Work instructions
An exact reproduction of the records is required. Images must be left out.

· · · · ·

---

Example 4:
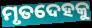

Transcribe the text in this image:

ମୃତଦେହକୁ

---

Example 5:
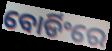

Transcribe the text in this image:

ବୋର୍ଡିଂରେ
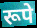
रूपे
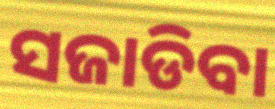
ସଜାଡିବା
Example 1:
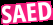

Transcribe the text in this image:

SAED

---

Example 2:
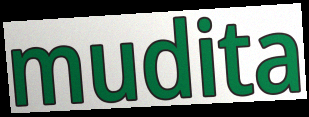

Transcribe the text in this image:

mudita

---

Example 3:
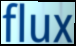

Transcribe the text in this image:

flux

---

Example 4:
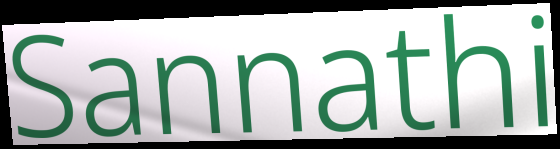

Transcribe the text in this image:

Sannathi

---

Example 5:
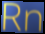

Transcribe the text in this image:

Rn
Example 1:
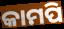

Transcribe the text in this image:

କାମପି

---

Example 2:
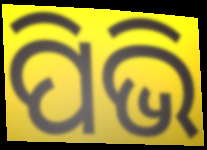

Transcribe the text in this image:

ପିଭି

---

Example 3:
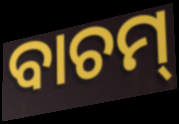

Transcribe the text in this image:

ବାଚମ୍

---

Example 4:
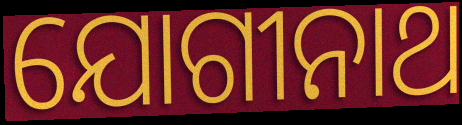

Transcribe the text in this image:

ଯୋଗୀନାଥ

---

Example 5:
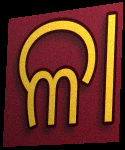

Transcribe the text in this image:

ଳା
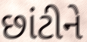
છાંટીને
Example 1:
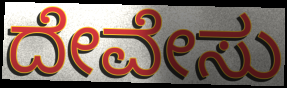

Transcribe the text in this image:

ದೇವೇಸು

· · · · ·

Exercise response
---

Example 4:

Transcribe the text in this image:

ମୃତଦେହକୁ

---

Example 5:

Transcribe the text in this image:

ବୋର୍ଡିଂରେ
रूपे
ସଜାଡିବା
Example 1:

Transcribe the text in this image:

SAED

---

Example 2:

Transcribe the text in this image:

mudita

---

Example 3:

Transcribe the text in this image:

flux

---

Example 4:

Transcribe the text in this image:

Sannathi

---

Example 5:

Transcribe the text in this image:

Rn
Example 1:

Transcribe the text in this image:

କାମପି

---

Example 2:

Transcribe the text in this image:

ପିଭି

---

Example 3:

Transcribe the text in this image:

ବାଚମ୍

---

Example 4:

Transcribe the text in this image:

ଯୋଗୀନାଥ

---

Example 5:

Transcribe the text in this image:

ଳା
છાંટીને
Example 1:

Transcribe the text in this image:

ದೇವೇಸು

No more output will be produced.